5. Je crois toujours que la gauche a un avenir, en France et en Europe. La période est difficile, la gauche de gouvernement n’a achevé ni l’inventaire, ni la rénovation nécessaires, même si je sais que beaucoup de femmes et d’hommes de qualité, beaucoup d’élus de grand talent continuent à militer au PS, dont de nombreux Français attendent qu’il leur reparle. De meilleurs temps viendront : si la social-démocratie redevient elle-même, en adoptant sa pensée et sa pratique au 21ème siècle, elle peut demain porter à nouveau l’espoir.

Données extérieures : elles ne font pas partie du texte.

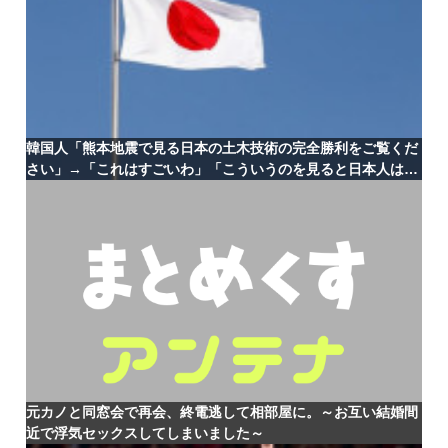
韓国人「熊本地震で見る日本の土木技術の完全勝利をご覧くだ
さい」→「これはすごいわ」「こういうのを見ると日本人は何
か適当に作る感じがしない・・・」「あれがまさに経験値であ
る」
元カノと同窓会で再会、終電逃して相部屋に。～お互い結婚間
近で浮気セックスしてしまいました～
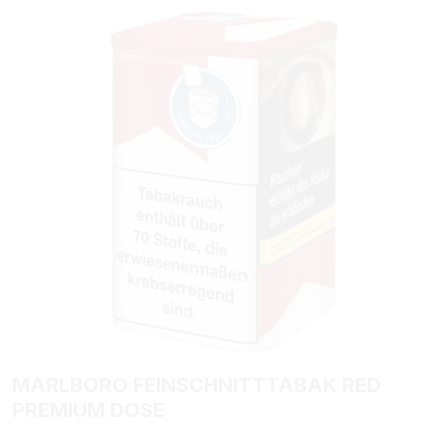
Bildergalerie überspringen
MARLBORO FEINSCHNITTTABAK RED
PREMIUM DOSE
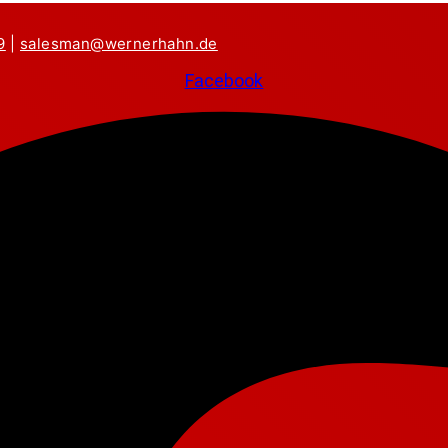
9
|
salesman@wernerhahn.de
Facebook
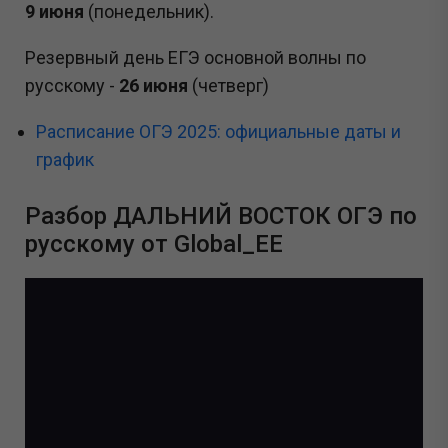
9 июня
(понедельник).
Резервный день ЕГЭ основной волны по
русскому -
26 июня
(четверг)
Расписание ОГЭ 2025: официальные даты и
график
Разбор ДАЛЬНИЙ ВОСТОК ОГЭ по
русскому от Global_EE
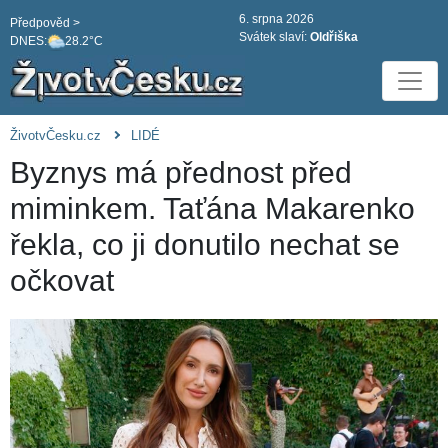
6. srpna 2026
Předpověd >
Svátek slaví:
Oldřiška
DNES:
28.2°C
ŽivotvČesku.cz
LIDÉ
Byznys má přednost před
miminkem. Taťána Makarenko
řekla, co ji donutilo nechat se
očkovat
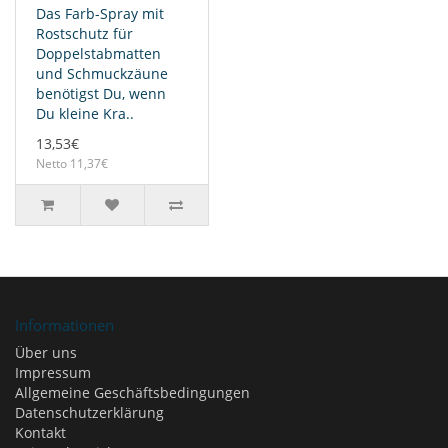
Das Farb-Spray mit
Rostschutz für
Doppelstabmatten
und Schmuckzäune
benötigst Du, wenn
Du kleine Kra..
13,53€
Netto 11,37€
Informationen
Über uns
Impressum
Allgemeine Geschäftsbedingungen
Datenschutzerklärung
Kontakt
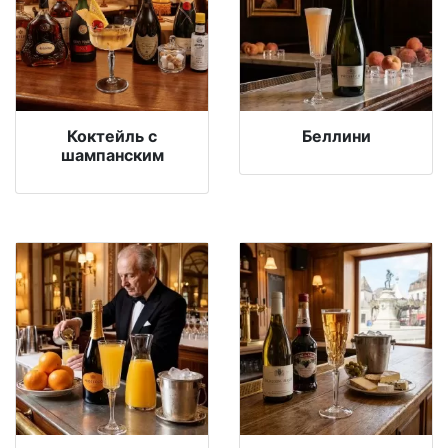
Коктейль с
Беллини
шампанским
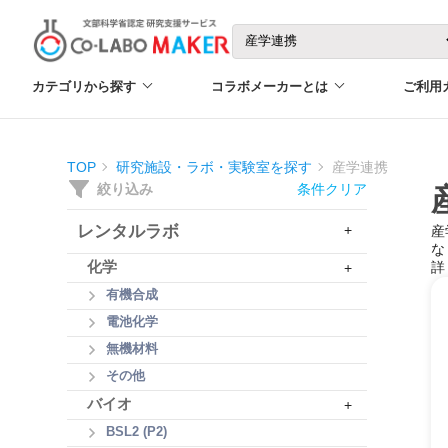
カテゴリから探す
コラボメーカーとは
ご利用
TOP
研究施設・ラボ・実験室を探す
産学連携
絞り込み
条件クリア
レンタルラボ
+
産
な
化学
詳
+
有機合成
電池化学
無機材料
その他
バイオ
+
BSL2 (P2)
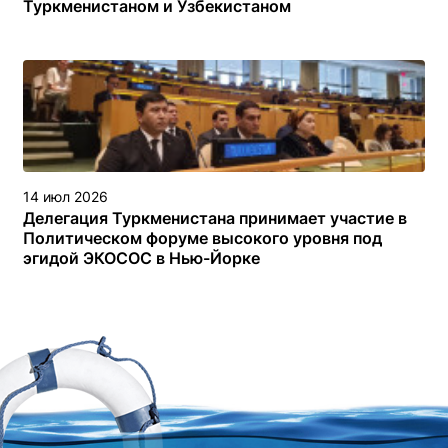
Туркменистаном и Узбекистаном
14 июл 2026
Делегация Туркменистана принимает участие в
Политическом форуме высокого уровня под
эгидой ЭКОСОС в Нью-Йорке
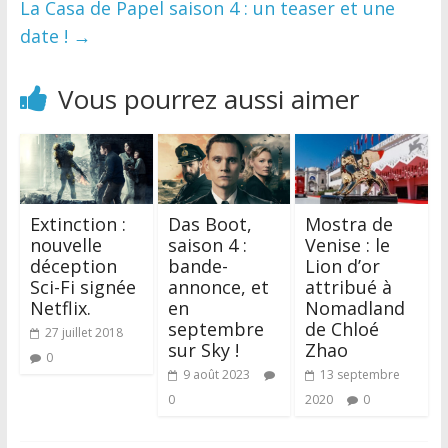
La Casa de Papel saison 4 : un teaser et une
date !
→
Vous pourrez aussi aimer
Extinction :
Das Boot,
Mostra de
nouvelle
saison 4 :
Venise : le
déception
bande-
Lion d’or
Sci-Fi signée
annonce, et
attribué à
Netflix.
en
Nomadland
septembre
de Chloé
27 juillet 2018
sur Sky !
Zhao
0
9 août 2023
13 septembre
0
2020
0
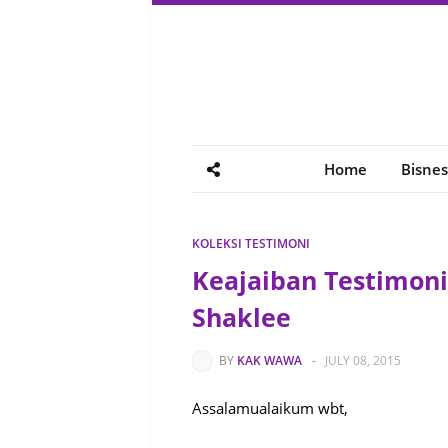
Home
Bisnes
KOLEKSI TESTIMONI
Keajaiban Testimoni
Shaklee
BY
KAK WAWA
-
JULY 08, 2015
Assalamualaikum wbt,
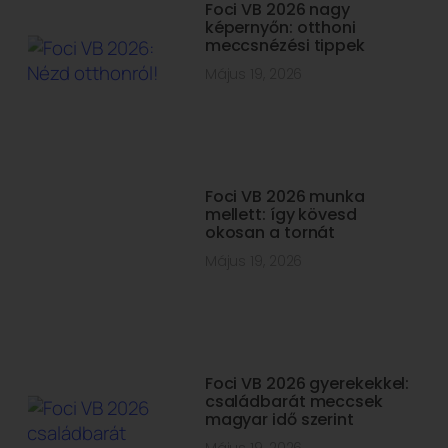
Foci VB 2026 nagy
képernyőn: otthoni
meccsnézési tippek
Május 19, 2026
Foci VB 2026 munka
mellett: így kövesd
okosan a tornát
Május 19, 2026
Foci VB 2026 gyerekekkel:
családbarát meccsek
magyar idő szerint
Május 19, 2026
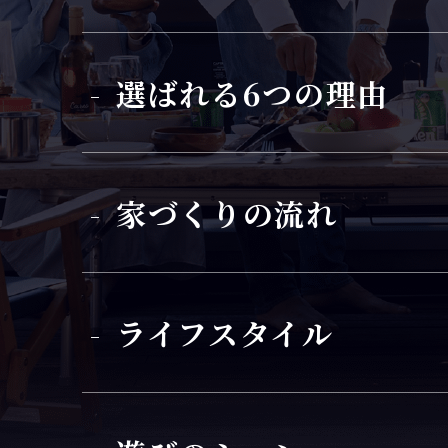
選ばれる6つの理由
家づくりの流れ
ライフスタイル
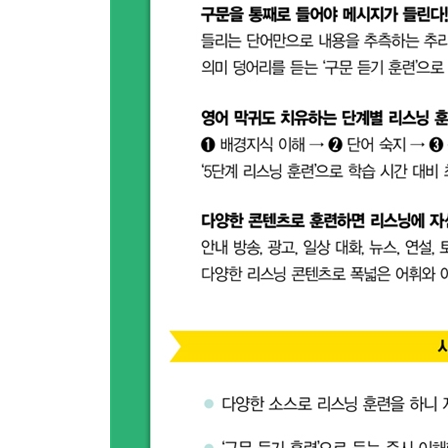
30 The future is not fixed; it’s fluid. - Bono
미래는 정해진 것이 아니라, 유동적인 것입니다. - 
31 The dots will somehow connect in your future. -
그 점들이 언젠가는 다 연결될 겁니다. - 스티브 잡
32 So whatever you want to do, just do it. - Gloria 
그러니까 하고 싶은 것이 어떤 것이든, 그냥 하세요.
리스닝 꿀팁 : 영국식 발음 vs 미국식 발음 듣기
다섯째마디 리더십에 관한 연설 듣기
33 You always get more out of service. - George W
늘 당신이 봉사한 것으로부터 더 많은 것을 얻게 됩니다
34 Certainty is no guarantee of freedom. - Madeleine
확신이 자유를 보장해주지는 않습니다. - 매들린 K
35 Yes, we can. - Barack Obama
무슨 말입니까? 우리는 할 수 있습니다! - 버락 오바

Pour moi, c’est une page qui se tourne, ce n’est pas un adieu à la vie publique dans mon pays, la France, mais plutôt un nouveau départ : je reprends ma liberté, au service de mes idées et mes valeurs. À 61 ans, combattre le nationalisme qui a fait traverser à mes parents la plus terrible des épreuves celle de la guerre, de la xénophobie, du racisme, de l’antisémitisme — et construire l’Europe où je veux que mon fils grandisse, une belle Europe, fidèle à son message historique, m’apparait comme fondamental. Je m’y consacrerai avec détermination et enthousiasme.